My favorite part of banana bread is not actually the cakey interior.  The best part of banana bread to me is the crust, specifically the top of the crust where it splits as it rises, and what results is twin peaks of sweet brown crust that surround a small valley of gooey, sticky banana deliciousness.  Am I alone in this?  It doesn't matter.  All I know is that yesterday, I made twelve of those.  Best idea I've had all week.

Someday soon I will make my famous coconut banana bread and blog about it, because these recipes actually yield somewhat different textures.  My usual recipe is pretty cakey, whereas this one was a little lighter and airier.  Perfect for a muffin, if you ask me.

Banana Bread Muffins, adapted from The New Best Recipe from America's Test Kitchen

1 stick of unsalted butter, softened
3/4 cup sugar
2 large eggs
1/4 cup plain yogurt
2 (or 3, if you've got them) very ripe bananas
1 teaspoon vanilla extract
2 cups all purpose flour
3/4 teaspoon baking soda
1/2 teaspoon salt

Let me say at the outset that I'm the kind of cook that uses only one bowl when I bake.  I'm not washing two mixing bowls just so I can sift out the dry ingredients.  I hope you're still willing to read my blog despite that confession.

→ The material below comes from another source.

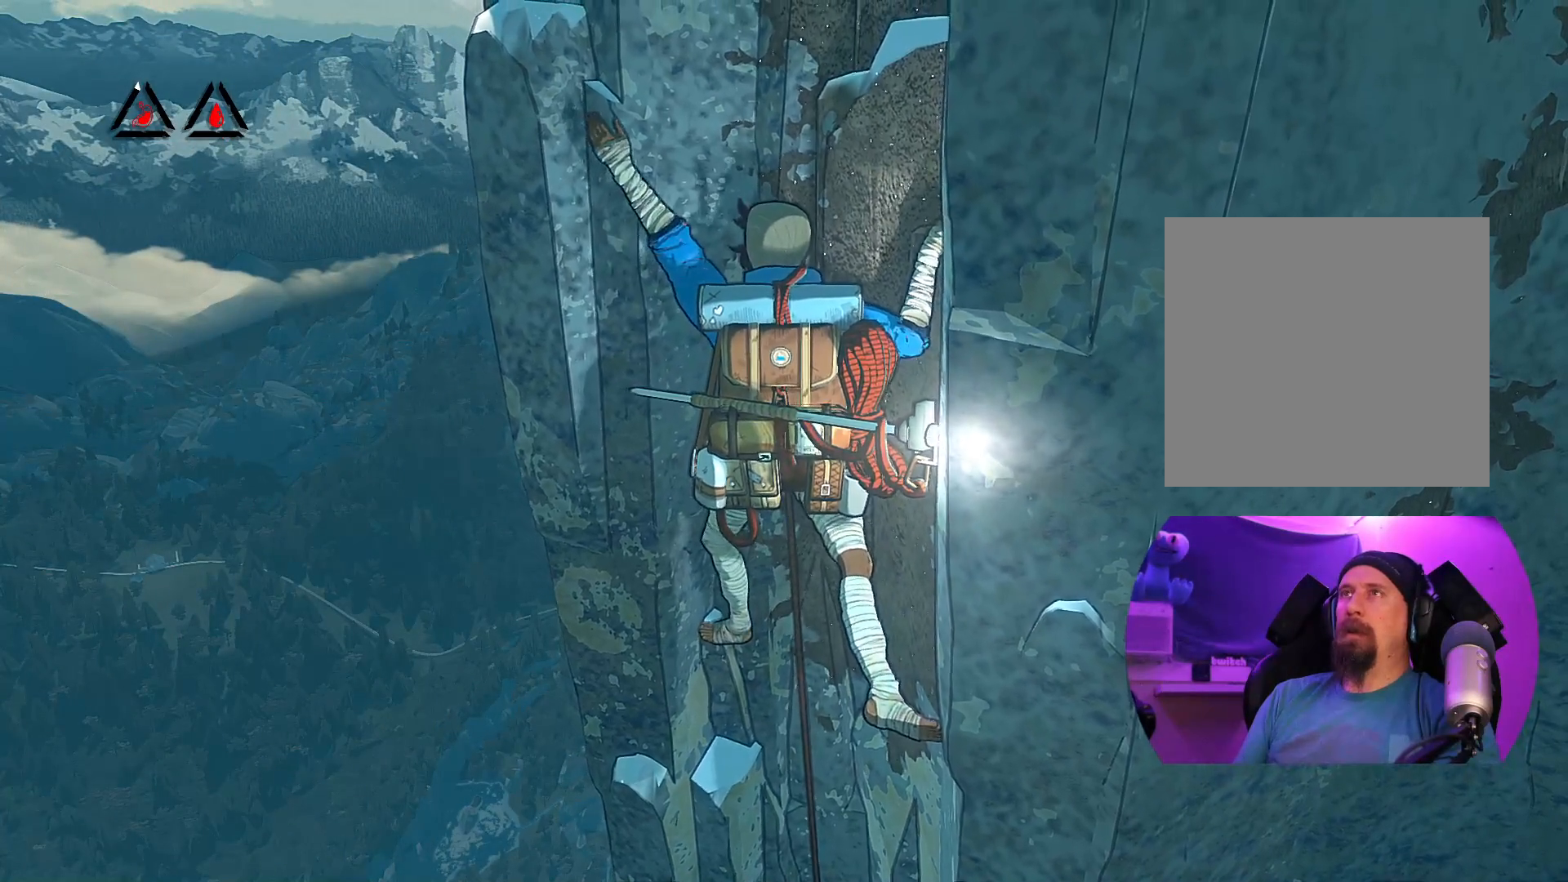
{"buttons": [], "left_stick": "center", "right_stick": "center", "events": [[17, "left_stick", "right"], [150, "left_stick", "center"], [350, "left_stick", "up-left"], [450, "left_stick", "center"]]}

Preheat the oven to 350 degrees.  Combine the butter, sugar, eggs, yogurt, bananas, and vanilla extract in a medium mixing bowl.  You'll want to use a potato masher, or something similar, for the bananas.  I like some bigger chunks of banana in my bread, so I don't spend too much time mashing.  After the first set of ingredients is well blended, add the flour, baking soda, and salt, and stir just until the dry flour is gone.  Spoon the mixture evenly into the greased cups of a muffin pan and bake for 20 minutes.  Yum.